▶ _ENTRIES SHOWN_:

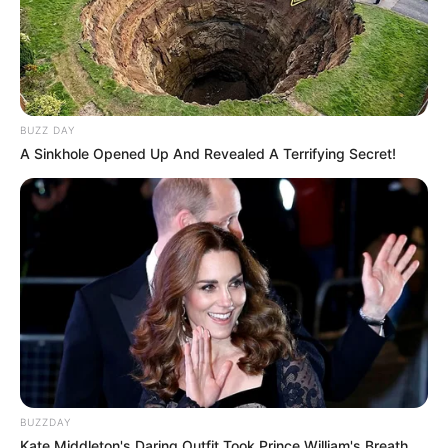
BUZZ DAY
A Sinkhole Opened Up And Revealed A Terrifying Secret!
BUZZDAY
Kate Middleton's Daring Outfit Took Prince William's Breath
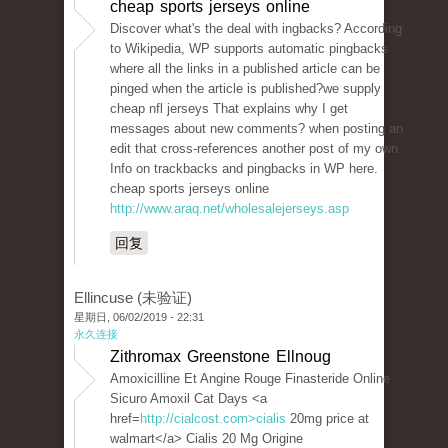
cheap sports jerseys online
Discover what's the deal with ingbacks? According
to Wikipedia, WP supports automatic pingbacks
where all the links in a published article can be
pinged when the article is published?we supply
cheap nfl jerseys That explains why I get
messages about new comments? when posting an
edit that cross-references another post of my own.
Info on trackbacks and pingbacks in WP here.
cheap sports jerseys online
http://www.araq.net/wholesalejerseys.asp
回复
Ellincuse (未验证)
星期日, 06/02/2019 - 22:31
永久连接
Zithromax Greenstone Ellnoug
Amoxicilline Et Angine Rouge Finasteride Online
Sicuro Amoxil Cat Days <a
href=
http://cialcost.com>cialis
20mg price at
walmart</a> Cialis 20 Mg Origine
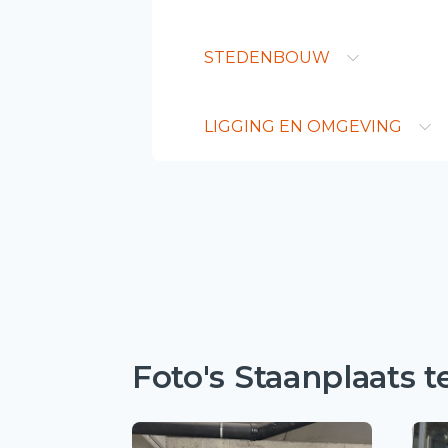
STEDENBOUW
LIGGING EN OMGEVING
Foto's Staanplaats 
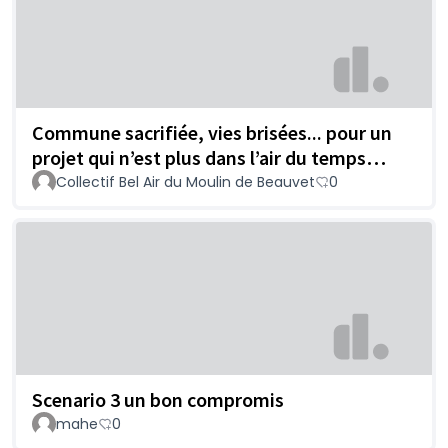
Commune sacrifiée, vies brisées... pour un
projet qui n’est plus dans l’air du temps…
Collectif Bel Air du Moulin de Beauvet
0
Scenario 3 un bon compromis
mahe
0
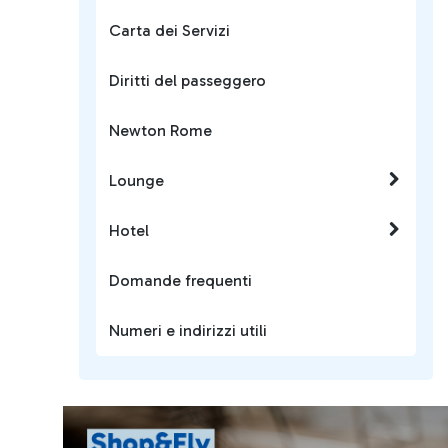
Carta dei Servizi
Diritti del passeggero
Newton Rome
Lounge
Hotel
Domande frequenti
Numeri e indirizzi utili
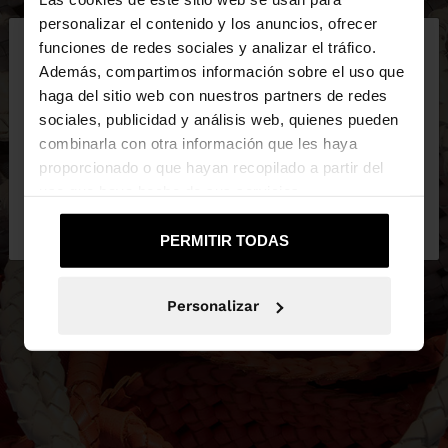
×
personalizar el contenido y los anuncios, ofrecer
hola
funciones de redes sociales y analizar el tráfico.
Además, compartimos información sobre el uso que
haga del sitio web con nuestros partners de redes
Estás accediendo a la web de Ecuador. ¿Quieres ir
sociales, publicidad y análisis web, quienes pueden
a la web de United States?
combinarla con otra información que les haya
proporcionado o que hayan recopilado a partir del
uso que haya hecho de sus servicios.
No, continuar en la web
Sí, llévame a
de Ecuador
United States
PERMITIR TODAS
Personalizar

▶ _WORK TO COMPLETE_: Return every line above in which the string "when" occurs.

▶ _REPLY TO THE TASK_:
pinged when the article is published?we supply
messages about new comments? when posting an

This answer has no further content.